1. minimising the shift in labour supply by encouraging people to remain in the subsistence sector (discouraging people from seeking paid employment),

2. trying to rechannel labour supply and shift labour demand outwards by developing local minimum capital enterprise,

3. trying to shift labour demand outwards by attracting productive DFI,[16] and

4. allowing movement along the demand curve by minimising regulation.

Of course a shift in labour demand will only occur is there is a corresponding shift in demand for the goods and services being produced, so any labour market policies must also take the stimulation of consumer demand into account also.

Assuming that the effects of the 2000 attempted coup in Fiji have only created a temporary ‘blip’ in its labour demand, Fiji appears to be in a slightly different situation. It has to maintain the expansion of demand that it has been experiencing, whilst ensuring that ‘livable wages’ can be earned to prevent the apparent poverty problem from worsening. The range of strategies to do this are similar to those strategies that may apply to Vanuatu and Samoa although it can be noted that it has already been fairly successful at attracting DFI,[17] so would be facing a situation of expanding DFI inflows, rather than generating new, previously unprecedented DFI inflows.

Current policy statements

The government policy statements of all three countries acknowledge the importance of both the second and third strategies in respect of generating employment. However, the main policy emphasis is on the third strategy. ‘Private sector led development’ is seen to be the key to economic growth, with foreign investment leading this strengthening of the private sector. Indeed, the development of microenterprise[18], or ‘the village economy’ is not considered to be part of ‘private sector development’.

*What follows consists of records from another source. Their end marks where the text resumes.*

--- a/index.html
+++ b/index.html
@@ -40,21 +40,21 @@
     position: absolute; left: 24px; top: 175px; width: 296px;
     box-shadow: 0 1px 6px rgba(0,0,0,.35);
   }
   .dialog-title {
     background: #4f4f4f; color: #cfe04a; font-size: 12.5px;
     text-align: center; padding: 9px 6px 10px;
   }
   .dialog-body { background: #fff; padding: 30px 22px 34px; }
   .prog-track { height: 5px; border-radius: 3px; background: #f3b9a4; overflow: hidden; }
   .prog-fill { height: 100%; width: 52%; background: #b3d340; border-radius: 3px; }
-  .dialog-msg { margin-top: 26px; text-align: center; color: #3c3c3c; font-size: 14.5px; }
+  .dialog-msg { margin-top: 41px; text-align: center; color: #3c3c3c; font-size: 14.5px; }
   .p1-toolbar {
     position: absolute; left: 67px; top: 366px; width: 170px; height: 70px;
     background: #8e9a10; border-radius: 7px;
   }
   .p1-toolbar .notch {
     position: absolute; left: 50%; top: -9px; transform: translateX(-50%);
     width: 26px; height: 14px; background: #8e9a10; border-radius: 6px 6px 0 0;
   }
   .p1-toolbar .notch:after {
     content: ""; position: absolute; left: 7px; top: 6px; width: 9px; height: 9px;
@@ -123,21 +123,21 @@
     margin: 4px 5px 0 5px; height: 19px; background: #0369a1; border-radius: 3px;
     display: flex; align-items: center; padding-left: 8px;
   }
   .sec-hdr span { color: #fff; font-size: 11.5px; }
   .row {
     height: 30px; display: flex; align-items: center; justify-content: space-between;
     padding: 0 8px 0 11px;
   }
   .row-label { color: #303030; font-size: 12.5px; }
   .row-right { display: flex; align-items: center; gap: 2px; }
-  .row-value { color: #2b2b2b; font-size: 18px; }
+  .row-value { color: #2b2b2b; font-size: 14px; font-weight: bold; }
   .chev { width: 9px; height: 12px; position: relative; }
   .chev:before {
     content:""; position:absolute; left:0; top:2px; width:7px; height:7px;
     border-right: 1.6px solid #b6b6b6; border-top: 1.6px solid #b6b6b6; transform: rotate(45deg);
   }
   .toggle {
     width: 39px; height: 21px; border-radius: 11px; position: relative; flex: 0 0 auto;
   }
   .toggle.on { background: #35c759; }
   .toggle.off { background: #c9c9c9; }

Looking at Samoa first, the 2000-2001 Statement of Economic Strategy[19] (SES) aims for eight ‘strategic outcomes’, including ‘enhanced private sector growth’. Whilst this outcome could involve specific policies to develop micro enterprise, there is little discussion of this. The identified constraints to private sector growth are all linked to barriers to DFI. In turn the attraction of DFI is seen to be essential to employment:

The creation of employment opportunities through manufacturing type investment is essential for the success of the SES strategies. Increased employment has both welfare and economic growth benefits. Attracting foreign investment therefore has a high priority. Enterprises focusing on exports will be preferred. Export processing zones will be established.

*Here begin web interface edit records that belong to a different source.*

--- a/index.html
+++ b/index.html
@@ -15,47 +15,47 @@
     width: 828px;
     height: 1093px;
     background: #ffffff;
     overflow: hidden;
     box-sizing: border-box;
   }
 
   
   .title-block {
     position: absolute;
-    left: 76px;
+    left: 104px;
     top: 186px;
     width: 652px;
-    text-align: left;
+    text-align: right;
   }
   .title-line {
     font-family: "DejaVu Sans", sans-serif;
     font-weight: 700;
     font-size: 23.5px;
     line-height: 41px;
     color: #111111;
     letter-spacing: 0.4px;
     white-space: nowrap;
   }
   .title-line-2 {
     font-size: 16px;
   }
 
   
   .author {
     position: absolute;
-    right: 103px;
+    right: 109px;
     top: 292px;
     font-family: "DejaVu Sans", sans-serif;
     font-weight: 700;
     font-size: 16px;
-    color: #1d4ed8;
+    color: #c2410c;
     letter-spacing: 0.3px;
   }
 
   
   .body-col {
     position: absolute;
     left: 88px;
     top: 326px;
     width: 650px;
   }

There is some discussion of production within the ‘village based economy’:

The strategic direction for the village economy will be to encourage greater production in the agriculture sector and the establishment of more village-based industries and services.

Over the last 4-6 years, electricity, water, communications and tar-sealed roads have reached all but the remotest of communities. In the coming period, these remote areas, as well as more central locations, will benefit from continued efforts in road construction and improvement, water supply reticulation, communication upgrades and electrification programmes. Support will also continue to micro-level projects in areas such as education, agriculture, fisheries, youth and culture and health.

This, however, is not considered to be part of the outcome of ‘enhanced private sector growth’ but instead is seen to be part of a separate strategic outcome, that of ‘a revitalised village economy.’

Vanuatu maintains a similar position. Its Policy 2000 stresses private sector led growth through the attraction of foreign investment, in the belief that this will have a trickle down effect the ‘grassroots’. Whilst the encouragement of ni-Vanuatu business is identified, this is again separated out from ‘private sector led development.’[20]